In the broad view, it's not really possible to separate zazen, work and study.  Zazen and study are themselves forms of beneficial action and they provide the foundation of the activities in which we engage with the community.  The shapers of the Sanshin style -- Kodo Sawaki, Kosho Uchiyama and Shohaku Okumura -- have all taught us that we need to see clearly what's happening within and around us, understand why we believe and value what we believe and value, and not be swept away by habituated thinking -- our own or that of the society.  Sawaki Roshi frequently warned practitioners about falling prey to gurupuboke, group stupidity.  "We live in group stupidity and confuse this insanity with true experience. It is essential that you become transparent to yourself and wake up from this madness.

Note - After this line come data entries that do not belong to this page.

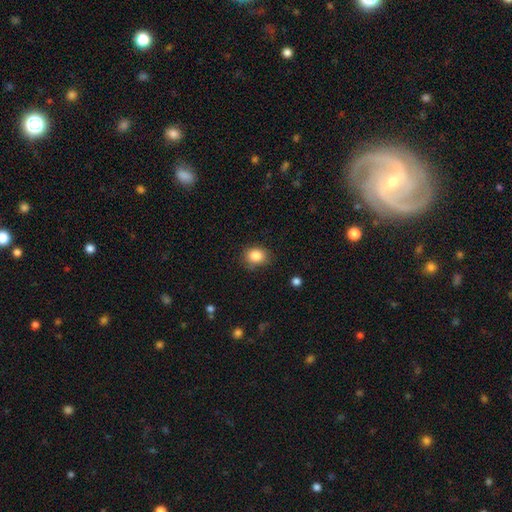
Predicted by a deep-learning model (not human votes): smooth-or-featured: smooth: 86% | star or artifact: 10% | featured or disk: 5%
  how-rounded: round: 61% | in between: 38% | cigar-shaped: 1%
  merging: none: 80% | minor disturbance: 15% | major disturbance: 3% | merger: 2%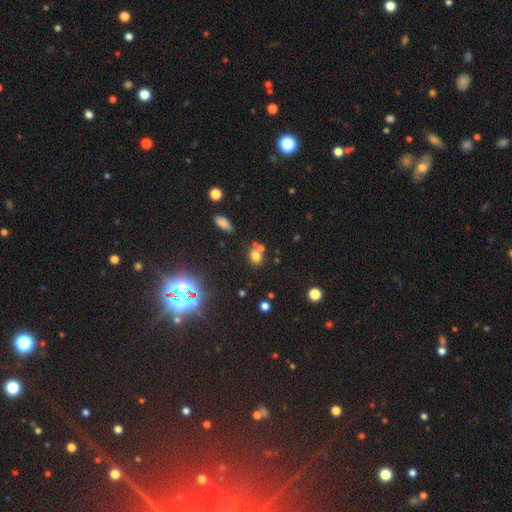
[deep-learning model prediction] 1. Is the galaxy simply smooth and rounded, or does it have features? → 70% smooth, 19% star or artifact, 11% featured or disk.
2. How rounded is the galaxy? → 51% in between, 47% round, 2% cigar-shaped.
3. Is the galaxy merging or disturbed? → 49% none, 35% merger, 11% minor disturbance, 4% major disturbance.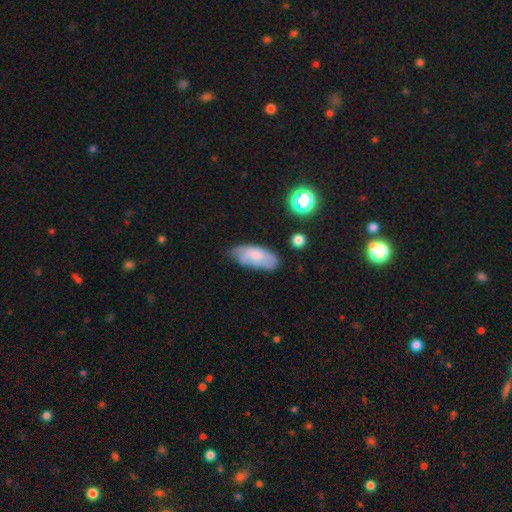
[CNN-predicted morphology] Smooth or featured: smooth — 65% (featured or disk — 27%)
How rounded: in between — 87% (cigar-shaped — 11%)
Merging: none — 56% (minor disturbance — 32%)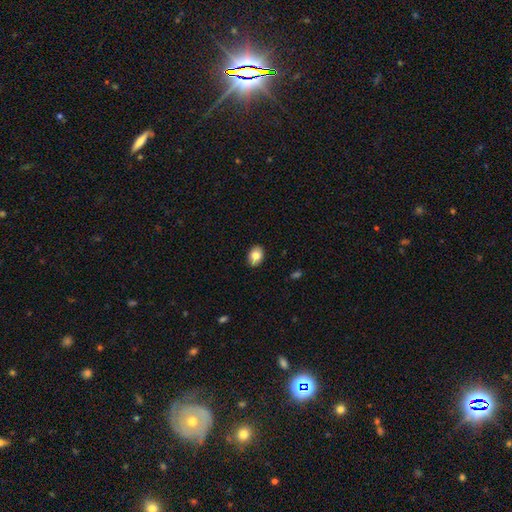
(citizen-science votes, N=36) Smooth or featured?
  - smooth: 78% *
  - featured or disk: 19%
  - star or artifact: 3%
How rounded?
  - in between: 68% *
  - round: 32%
  - cigar-shaped: 0%
Merging?
  - none: 77% *
  - minor disturbance: 11%
  - major disturbance: 11%
  - merger: 0%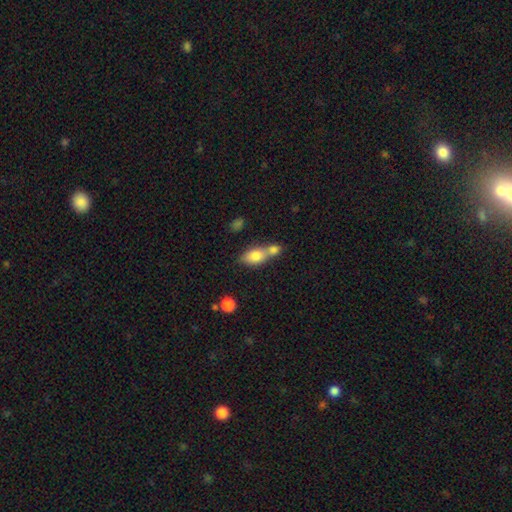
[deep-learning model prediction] The model was most divided on "merging": merger: 61%, none: 27%, minor disturbance: 9%, major disturbance: 4%. More confident: how rounded — in between (80%); smooth or featured — smooth (78%).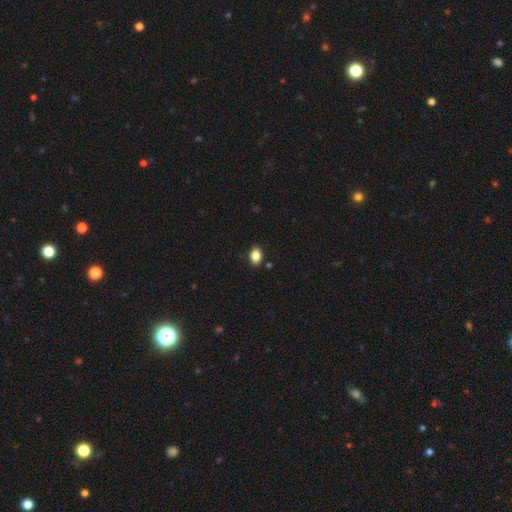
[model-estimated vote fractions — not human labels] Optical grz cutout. It shows a smooth galaxy with no disk features (85%) that is in between round and cigar-shaped (79%). Merging: none (88%).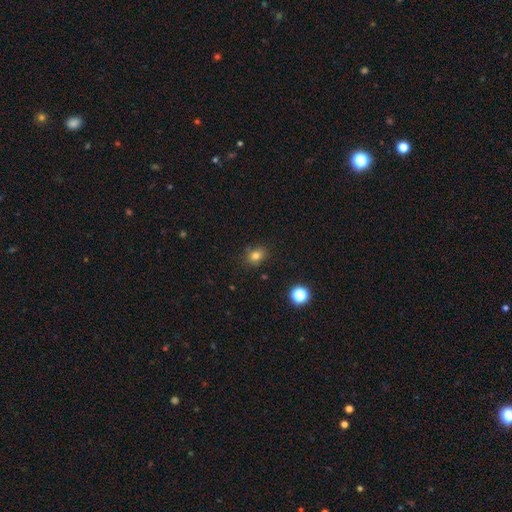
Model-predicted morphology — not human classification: smooth 78%, star or artifact 15%, featured or disk 7%. Down the decision tree: how rounded — round (53%); merging — none (78%).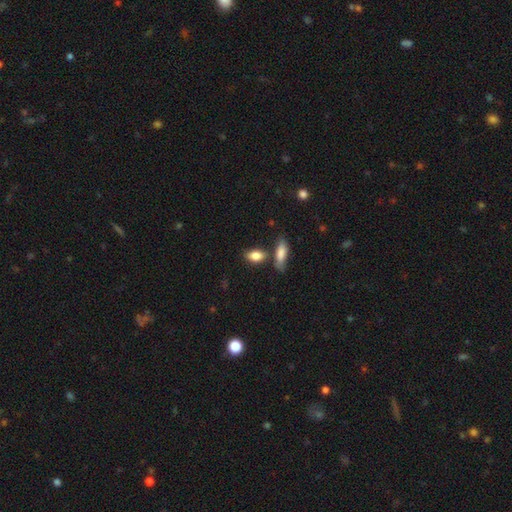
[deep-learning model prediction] Morphology: type=smooth (83%); roundness=in between (84%); merging=none (62%).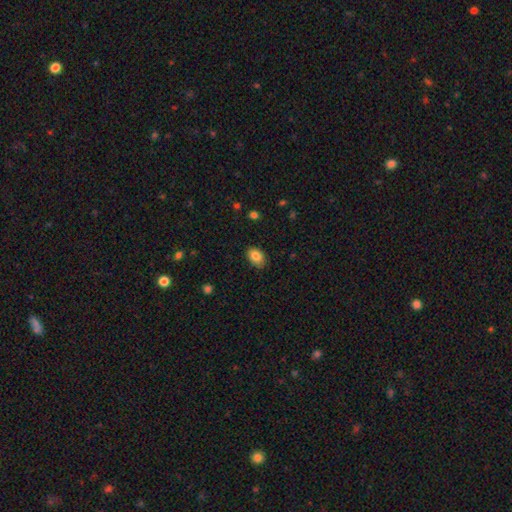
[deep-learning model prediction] Smooth or featured?
  - smooth: 86% *
  - star or artifact: 8%
  - featured or disk: 6%
How rounded?
  - in between: 83% *
  - round: 16%
  - cigar-shaped: 1%
Merging?
  - none: 84% *
  - minor disturbance: 12%
  - major disturbance: 2%
  - merger: 1%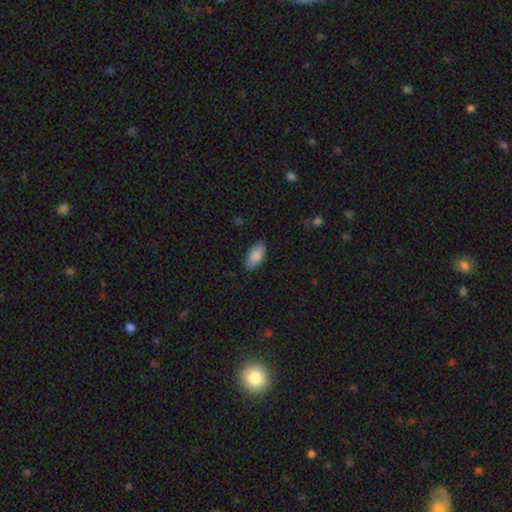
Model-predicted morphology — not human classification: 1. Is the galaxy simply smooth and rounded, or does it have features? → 87% smooth, 7% featured or disk, 7% star or artifact.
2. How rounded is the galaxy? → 90% in between, 7% cigar-shaped, 2% round.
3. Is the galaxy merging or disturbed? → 83% none, 13% minor disturbance, 3% major disturbance, 1% merger.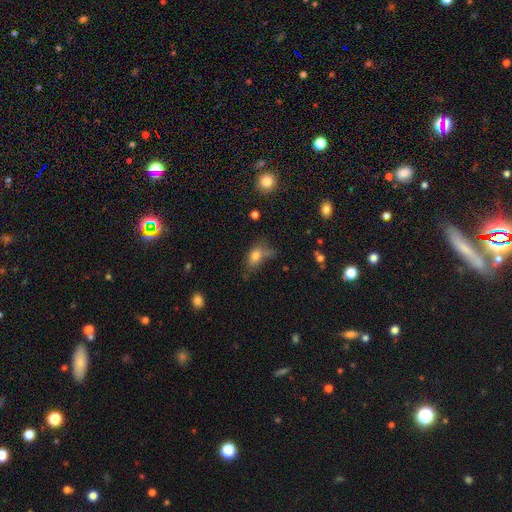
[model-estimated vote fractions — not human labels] smooth 75%, featured or disk 13%, star or artifact 12%. Down the decision tree: how rounded — in between (81%); merging — none (44%).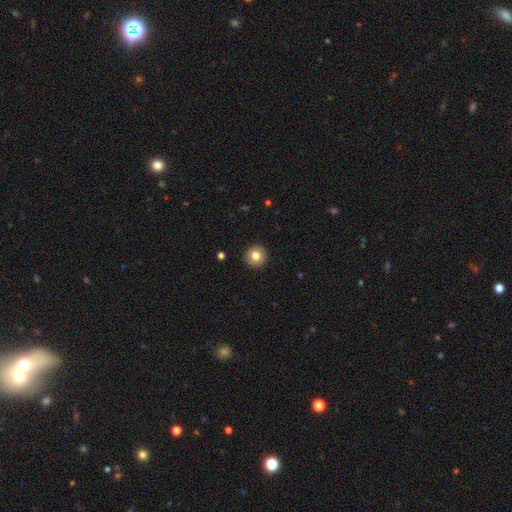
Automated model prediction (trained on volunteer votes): This is clearly a smooth galaxy (82%). How rounded: clearly round (95%). Merging: clearly none (93%).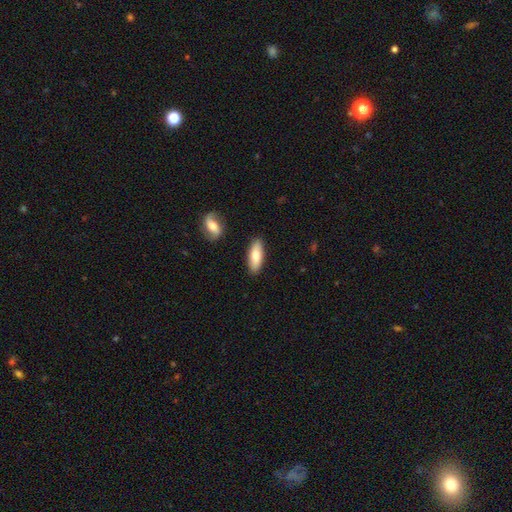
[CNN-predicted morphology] smooth 80%, featured or disk 14%, star or artifact 6%. Down the decision tree: how rounded — in between (67%); merging — none (86%).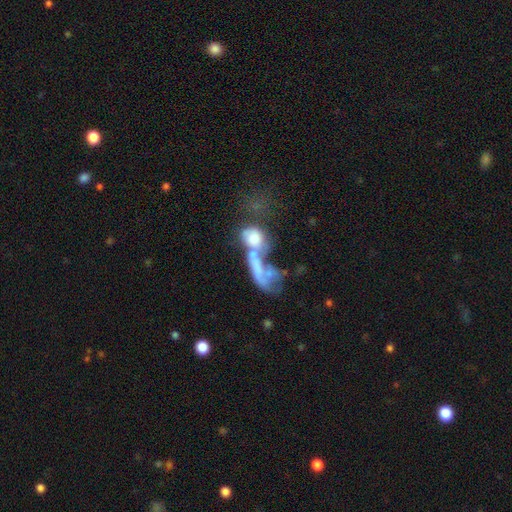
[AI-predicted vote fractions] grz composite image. It shows a featured or disk galaxy (44%). Merging: merger (55%).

Zazen means taking leave of the group and walking on your own two feet."

Likewise, Uchiyama Roshi said, "If we think about it, there is no doubt that everyone is always living out the reality of life.  But so often we live blindly, so caught up in our thoughts that we think they alone are what is real and complete.  This is a kind of insane reality.  The important thing is to find a sane way to live out the reality of life.  This is what a true spiritual practice is about: not spirit or mind separated from the body and the world, but a true way of life.  This is what zazen is -- a practice of living out the fresh reality of life."